Ongoing Work

Monarchical Distribution: Land Grants and Civil
Conflict in Late Medieval England
How do rulers distribute goods to elites to avoid conflict? Exigent scholarship argues that land grants can act as a credible commitment device for the monarch and elites, but also imbue elites with the capacity to rebel in the future. This paper is the first to directly test the credible commitment effect of land distribution in reducing conflict in Europe. Using micro-level evidence from three novel data sets covering England from 1226 to 1572 that: collect land grants from 480,000 charters and patents granted to elites in English counties, determine rebellious counties for 32 civil conflicts, and identify 502 elites and all the grants they received before the Second Barons’ War, the paper examines whether distributing land insulated European autocrats from elite revolt. The elite-level results show that elites who received land grants in the ten years preceding the Second Barons’ War were 48.6 percentage points less likely to rebel. Preliminary county-level results show a decrease in the probability of a county rebelling in the years immediately following receiving the grant, but an increase in the probability of rebellion in future years.

Strategic Migration under Duress: Evidence from the Great Migration, 1900-1930 (with Kiela Crabtree)
Historical scholarship documents the contours of the Great Migration, the movement of millions of black people out of the American South between 1910-1970. Political science literature focuses on the political behaviors of residents after black migrants arrive. Deviating from this perspective, we focus on the strategic reasons for black people to migrate and the factors drawing them to particular locations. We theorize migration from violence and economic distress compelled black migrants to travel different distances and seek different institutions. We leverage micro-census data between 1900-1930 to trace the movement of millions of black individuals after lynchings and the introduction of the boll weevil pest, combined with novel measures of civil society. Black individuals experiencing lynching migrated within the South. Individuals experiencing the boll weevil migrated out of state and to the North and also moved to areas with strong black civil society.

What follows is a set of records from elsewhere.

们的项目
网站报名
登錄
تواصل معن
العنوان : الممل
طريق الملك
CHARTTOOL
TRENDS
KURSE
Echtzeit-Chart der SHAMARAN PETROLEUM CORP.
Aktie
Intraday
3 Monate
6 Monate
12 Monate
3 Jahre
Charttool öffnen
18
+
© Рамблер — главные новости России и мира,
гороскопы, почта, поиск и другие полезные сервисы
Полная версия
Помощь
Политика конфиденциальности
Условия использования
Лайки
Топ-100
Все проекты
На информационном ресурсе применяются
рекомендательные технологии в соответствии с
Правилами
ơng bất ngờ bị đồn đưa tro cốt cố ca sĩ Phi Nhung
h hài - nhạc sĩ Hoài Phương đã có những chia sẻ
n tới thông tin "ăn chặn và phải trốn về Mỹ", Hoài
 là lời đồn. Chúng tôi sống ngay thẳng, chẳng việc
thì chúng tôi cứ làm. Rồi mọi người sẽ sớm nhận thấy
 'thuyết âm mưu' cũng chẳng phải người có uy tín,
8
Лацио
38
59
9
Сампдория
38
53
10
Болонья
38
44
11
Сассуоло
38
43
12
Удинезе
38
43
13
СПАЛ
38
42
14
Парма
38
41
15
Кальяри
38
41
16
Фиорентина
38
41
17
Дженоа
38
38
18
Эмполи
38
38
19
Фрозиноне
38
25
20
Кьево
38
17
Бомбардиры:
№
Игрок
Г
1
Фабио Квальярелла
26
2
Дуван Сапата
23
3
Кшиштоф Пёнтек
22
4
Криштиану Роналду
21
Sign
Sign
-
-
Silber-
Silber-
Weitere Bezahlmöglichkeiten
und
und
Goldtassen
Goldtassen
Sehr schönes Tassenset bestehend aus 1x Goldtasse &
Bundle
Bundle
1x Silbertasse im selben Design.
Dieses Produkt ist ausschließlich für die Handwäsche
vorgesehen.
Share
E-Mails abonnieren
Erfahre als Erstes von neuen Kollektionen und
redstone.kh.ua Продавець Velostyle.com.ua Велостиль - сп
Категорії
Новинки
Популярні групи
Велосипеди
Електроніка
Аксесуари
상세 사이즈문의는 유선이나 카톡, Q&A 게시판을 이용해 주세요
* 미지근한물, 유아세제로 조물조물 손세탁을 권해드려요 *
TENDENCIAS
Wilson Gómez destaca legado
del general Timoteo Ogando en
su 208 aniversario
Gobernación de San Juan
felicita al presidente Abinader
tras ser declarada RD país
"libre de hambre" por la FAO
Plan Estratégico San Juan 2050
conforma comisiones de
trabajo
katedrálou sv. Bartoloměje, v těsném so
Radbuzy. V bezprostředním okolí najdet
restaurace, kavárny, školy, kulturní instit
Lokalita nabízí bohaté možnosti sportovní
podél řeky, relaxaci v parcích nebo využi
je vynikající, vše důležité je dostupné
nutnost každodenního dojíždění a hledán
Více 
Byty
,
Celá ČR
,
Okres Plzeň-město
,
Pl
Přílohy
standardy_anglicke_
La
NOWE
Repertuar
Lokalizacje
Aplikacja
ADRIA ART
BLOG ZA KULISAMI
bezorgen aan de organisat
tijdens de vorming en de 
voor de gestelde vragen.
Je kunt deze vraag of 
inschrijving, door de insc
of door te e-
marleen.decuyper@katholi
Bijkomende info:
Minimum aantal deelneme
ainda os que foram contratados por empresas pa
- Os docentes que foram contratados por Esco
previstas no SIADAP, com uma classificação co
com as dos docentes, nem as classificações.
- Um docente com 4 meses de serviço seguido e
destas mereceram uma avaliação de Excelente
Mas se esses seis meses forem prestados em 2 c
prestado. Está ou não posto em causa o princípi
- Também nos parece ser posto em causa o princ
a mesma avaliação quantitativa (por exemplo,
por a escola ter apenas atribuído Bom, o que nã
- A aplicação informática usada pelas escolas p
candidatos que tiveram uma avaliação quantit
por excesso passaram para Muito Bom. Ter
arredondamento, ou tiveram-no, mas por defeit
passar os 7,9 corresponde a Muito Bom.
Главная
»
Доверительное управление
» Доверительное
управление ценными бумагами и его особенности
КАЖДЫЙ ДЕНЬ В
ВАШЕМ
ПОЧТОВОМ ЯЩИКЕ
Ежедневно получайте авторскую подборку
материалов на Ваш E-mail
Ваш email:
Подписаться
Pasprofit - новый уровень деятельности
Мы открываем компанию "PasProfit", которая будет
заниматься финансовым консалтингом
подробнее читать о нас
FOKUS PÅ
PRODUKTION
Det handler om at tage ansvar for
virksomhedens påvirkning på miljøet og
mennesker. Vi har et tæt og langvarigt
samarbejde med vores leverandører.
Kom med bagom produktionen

Are Uncles Evil? Familial Commitment Problems in Autocratic Succession
Do brothers(uncles) destabilize autocracies? Historical work on European monarchies highlights how ambitious uncles can gruesomely depose their nephews in hereditary succession regimes to take the throne for themselves. But this work clashes with growing work in political science that shows the stabilizing effects of succession rules and family members. I argue that royal brothers act as trusted allies and agents to the monarch, for a price. Royal brothers who receive some power-sharing arrangement through noble titles, ecclesiastical positions, or lucrative marriages are those likely to stabilize their brothers and nephews' reigns. This paper presents new data on monarch-brother power-sharing arrangements for over 1,500 monarch siblings across 32 European monarchies from 1000 to 1800. Combined with novel measures of monarch natural deaths, I leverage a quasi-experimental design to show the effect of having brothers on the probability of violence during the monarch's reign and the years immediately after.